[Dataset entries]
———
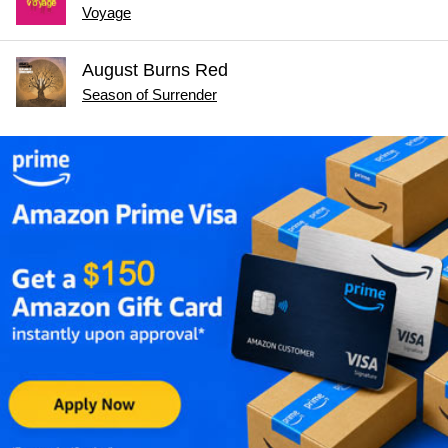
Voyage
August Burns Red
Season of Surrender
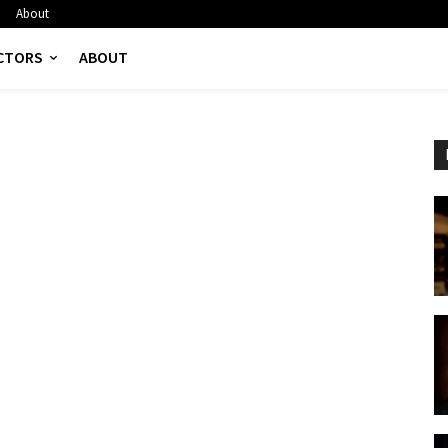
About
CTORS
ABOUT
———
Exercise requirements: Every line above should be repeated exactly; pictures stay out of the copy.

Problem solution:
Voyage
August Burns Red
Season of Surrender
About
CTORS
ABOUT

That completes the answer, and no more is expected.